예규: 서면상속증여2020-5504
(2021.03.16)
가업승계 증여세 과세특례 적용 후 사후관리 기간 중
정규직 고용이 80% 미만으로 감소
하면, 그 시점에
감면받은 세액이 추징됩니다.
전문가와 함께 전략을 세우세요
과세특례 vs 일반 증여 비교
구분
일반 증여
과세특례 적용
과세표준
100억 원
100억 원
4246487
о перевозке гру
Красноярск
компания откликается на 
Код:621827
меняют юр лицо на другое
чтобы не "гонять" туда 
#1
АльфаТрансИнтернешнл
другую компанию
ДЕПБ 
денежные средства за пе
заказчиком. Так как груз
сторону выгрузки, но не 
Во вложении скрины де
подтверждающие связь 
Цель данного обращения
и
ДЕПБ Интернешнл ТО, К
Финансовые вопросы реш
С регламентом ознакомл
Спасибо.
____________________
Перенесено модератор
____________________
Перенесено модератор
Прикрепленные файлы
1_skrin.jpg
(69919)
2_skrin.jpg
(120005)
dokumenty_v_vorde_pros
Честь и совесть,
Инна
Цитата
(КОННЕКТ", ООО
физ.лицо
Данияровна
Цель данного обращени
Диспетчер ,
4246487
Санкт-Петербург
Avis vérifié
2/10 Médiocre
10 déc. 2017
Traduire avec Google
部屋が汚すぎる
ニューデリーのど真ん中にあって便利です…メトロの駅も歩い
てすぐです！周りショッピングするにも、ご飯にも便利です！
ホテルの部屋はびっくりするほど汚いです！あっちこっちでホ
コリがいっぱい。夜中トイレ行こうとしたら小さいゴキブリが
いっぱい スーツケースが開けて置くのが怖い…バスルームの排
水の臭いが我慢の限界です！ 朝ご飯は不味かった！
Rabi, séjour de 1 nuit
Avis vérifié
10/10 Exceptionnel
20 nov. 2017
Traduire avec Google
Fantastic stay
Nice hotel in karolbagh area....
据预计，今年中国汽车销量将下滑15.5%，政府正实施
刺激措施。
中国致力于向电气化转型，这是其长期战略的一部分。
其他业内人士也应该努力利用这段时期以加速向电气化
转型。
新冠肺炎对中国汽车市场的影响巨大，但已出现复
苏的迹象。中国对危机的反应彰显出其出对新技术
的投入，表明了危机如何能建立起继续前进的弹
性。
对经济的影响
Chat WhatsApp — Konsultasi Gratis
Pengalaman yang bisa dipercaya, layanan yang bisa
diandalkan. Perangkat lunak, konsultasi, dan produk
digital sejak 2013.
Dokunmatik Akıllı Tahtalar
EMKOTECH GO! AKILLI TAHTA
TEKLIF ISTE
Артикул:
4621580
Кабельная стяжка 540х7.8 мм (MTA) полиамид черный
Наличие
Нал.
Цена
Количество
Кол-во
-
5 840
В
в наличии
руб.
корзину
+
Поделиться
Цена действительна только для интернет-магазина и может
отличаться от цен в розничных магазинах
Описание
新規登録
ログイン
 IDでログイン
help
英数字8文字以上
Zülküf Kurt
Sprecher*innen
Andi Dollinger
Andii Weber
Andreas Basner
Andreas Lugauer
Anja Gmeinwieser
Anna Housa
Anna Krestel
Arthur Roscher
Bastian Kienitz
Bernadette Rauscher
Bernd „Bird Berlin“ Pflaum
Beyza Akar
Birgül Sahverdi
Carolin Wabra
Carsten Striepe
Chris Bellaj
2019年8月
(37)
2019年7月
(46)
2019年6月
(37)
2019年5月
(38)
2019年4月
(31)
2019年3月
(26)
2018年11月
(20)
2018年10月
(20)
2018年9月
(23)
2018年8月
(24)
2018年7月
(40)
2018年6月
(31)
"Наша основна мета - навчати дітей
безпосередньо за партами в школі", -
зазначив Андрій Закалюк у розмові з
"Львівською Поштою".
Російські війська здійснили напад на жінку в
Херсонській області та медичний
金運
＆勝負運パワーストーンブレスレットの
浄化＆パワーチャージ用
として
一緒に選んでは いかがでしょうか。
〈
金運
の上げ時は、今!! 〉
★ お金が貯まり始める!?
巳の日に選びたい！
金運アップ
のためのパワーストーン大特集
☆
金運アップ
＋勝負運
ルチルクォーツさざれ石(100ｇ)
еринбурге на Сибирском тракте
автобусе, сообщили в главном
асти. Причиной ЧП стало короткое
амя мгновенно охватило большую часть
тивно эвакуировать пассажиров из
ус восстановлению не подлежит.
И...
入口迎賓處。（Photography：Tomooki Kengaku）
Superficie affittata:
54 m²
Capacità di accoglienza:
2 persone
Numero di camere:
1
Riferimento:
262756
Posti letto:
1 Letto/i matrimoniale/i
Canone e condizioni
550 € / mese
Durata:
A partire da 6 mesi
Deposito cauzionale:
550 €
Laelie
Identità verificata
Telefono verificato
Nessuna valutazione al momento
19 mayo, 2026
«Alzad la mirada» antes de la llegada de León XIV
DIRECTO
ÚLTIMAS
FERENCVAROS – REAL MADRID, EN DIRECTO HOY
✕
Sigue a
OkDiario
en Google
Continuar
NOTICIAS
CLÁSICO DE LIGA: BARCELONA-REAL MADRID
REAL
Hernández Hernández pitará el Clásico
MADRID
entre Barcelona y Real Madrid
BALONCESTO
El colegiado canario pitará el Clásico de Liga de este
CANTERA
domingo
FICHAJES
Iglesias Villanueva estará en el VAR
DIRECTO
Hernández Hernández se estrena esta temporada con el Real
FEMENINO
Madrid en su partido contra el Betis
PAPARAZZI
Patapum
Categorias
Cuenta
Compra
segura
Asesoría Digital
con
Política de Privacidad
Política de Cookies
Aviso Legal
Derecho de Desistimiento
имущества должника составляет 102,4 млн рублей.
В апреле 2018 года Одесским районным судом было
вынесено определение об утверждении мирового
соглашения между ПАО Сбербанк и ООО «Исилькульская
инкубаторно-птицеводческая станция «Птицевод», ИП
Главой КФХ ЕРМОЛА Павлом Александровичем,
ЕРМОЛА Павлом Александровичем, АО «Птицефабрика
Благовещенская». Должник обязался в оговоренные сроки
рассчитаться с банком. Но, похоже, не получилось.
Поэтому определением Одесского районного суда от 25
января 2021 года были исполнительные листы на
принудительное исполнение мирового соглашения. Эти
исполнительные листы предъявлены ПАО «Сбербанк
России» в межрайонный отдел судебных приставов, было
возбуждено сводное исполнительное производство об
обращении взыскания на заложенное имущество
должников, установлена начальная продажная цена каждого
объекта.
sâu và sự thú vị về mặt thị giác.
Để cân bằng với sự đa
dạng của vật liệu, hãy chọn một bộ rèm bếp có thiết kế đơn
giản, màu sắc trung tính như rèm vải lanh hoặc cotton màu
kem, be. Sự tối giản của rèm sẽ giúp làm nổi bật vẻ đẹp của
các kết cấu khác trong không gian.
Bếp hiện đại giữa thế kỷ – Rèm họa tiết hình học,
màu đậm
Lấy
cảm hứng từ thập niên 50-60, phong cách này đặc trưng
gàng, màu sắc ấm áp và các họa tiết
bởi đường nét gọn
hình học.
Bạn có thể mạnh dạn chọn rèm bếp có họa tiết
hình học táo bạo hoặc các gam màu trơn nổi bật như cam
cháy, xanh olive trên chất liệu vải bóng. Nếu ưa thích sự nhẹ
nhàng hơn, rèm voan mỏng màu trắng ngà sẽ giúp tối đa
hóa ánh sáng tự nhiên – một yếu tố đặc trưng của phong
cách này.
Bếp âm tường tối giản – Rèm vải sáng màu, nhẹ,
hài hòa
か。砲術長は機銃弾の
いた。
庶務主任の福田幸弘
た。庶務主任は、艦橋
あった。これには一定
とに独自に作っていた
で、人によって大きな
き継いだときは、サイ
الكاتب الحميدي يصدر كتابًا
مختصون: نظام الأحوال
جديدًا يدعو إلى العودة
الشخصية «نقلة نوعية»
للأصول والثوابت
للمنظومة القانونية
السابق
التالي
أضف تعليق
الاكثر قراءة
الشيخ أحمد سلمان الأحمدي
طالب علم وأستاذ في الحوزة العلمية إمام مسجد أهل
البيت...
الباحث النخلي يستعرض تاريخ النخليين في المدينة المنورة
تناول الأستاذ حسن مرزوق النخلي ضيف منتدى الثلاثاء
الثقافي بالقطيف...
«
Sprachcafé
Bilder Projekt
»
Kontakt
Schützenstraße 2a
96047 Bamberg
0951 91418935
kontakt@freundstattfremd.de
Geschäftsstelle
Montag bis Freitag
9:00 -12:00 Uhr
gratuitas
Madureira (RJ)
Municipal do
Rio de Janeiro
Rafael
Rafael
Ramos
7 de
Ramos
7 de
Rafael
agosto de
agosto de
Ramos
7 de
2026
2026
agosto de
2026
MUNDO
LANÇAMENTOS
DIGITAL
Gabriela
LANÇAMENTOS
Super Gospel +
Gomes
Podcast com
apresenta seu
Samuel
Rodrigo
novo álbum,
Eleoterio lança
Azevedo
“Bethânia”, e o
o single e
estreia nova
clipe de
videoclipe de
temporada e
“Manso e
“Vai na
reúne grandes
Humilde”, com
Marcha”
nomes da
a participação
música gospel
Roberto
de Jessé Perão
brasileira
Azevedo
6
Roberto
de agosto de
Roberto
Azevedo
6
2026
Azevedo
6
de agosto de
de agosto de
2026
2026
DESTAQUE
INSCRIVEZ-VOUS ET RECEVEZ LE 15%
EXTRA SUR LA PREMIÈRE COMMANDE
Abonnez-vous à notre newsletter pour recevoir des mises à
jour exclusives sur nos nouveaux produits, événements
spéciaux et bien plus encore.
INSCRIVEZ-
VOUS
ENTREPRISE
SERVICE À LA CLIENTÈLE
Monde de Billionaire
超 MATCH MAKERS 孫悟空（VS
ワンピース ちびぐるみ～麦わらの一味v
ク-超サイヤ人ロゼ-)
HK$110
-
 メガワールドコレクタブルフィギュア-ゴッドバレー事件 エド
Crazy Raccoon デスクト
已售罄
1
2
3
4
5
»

+ + +

» Your goal
Filter the entries above down to the lines that contain "года".

» Exercise answer
В апреле 2018 года Одесским районным судом было
января 2021 года были исполнительные листы на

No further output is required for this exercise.